同じく、登録第1434127号商標(以下「引用4商標」という。)は、「ロシュ」の片仮名文字を横書きしてなり、昭和52年3月24日登録出願、第1類に属する商標登録原簿に記載の商品を指定商品として、同55年9月29日に商標権の設定登録がされ、その後、2回にわたり、商標権の存続期間の更新登録がされたものである。

同じく、登録第3049049号商標(以下「引用5商標」という。)は、「AD生ワクチン「ゼンノウ」」、「〔オムニマーク〕」及び「Omni Mark」の文字を三段に横書きしてなり、平成4年7月9日登録出願、第5類に属する商標登録原簿に記載の商品を指定商品として、平成7年6月30日に商標権の設定登録がされたものである。

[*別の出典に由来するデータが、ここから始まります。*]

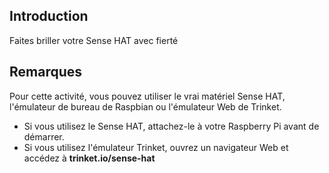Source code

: ## Introduction

Faites briller votre Sense HAT avec fierté

## Remarques

Pour cette activité, vous pouvez utiliser le vrai matériel Sense HAT, l'émulateur de bureau de Raspbian ou l'émulateur Web de Trinket.

- Si vous utilisez le Sense HAT, attachez-le à votre Raspberry Pi avant de démarrer.
- Si vous utilisez l'émulateur Trinket, ouvrez un navigateur Web et accédez à **trinket.io/sense-hat**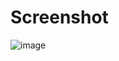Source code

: # Screenshot

![image](https://github.com/user-attachments/assets/da2f98ff-7fe7-48c4-9ef7-bb71bba7679e)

同じく、登録第3161752号商標(以下「引用6商標」という。)は、「OMNI」」及び「オムニ」の文字を二段に横書きしてなり、平成5年4月16日登録出願、第10類に属する商標登録原簿に記載の商品を指定商品として、平成8年5月31日に商標権の設定登録がされたものである。

3 当審の判断

当審において商標登録出願人名義変更届が平成15年5月14日に提出された結果、本願商標の出願人(請求人)と引用1ないし4商標の商標権者とは同一人になったと認められるものである。

次に、本願商標と引用5及び6商標との類否についてみると、本願商標は、前記したとおり、「ロシュオムニ」の片仮名文字及び「ROCHE OMNI」の欧文字を、それぞれ同書同大に一体的な構成よりなるところ、ことさら、該構成後半の「オムニ」及び「OMNI」の文字部分のみを分離、抽出する特段の理由を発見しないから、本願商標よりは、「ロシュオムニ」の称呼を生ずるとするのが相当である。

そうとすれば、本願商標と引用5及び6商標とは、観念については、共に特定の観念を有するものとも認められないから比較することができないとしても、その構成態様、音構成に顕著な違いを有するから、本願商標より「オムニ」の称呼を生ずるとして、本願商標と引用5及び6商標とが類似するということはできない。

したがって、本願商標を商標法第4条第1項第11号に該当するとして本願を拒絶することはできない。

その他、政令で定める期間内に本願について拒絶の理由を発見しない。

よって、結論のとおり審決する。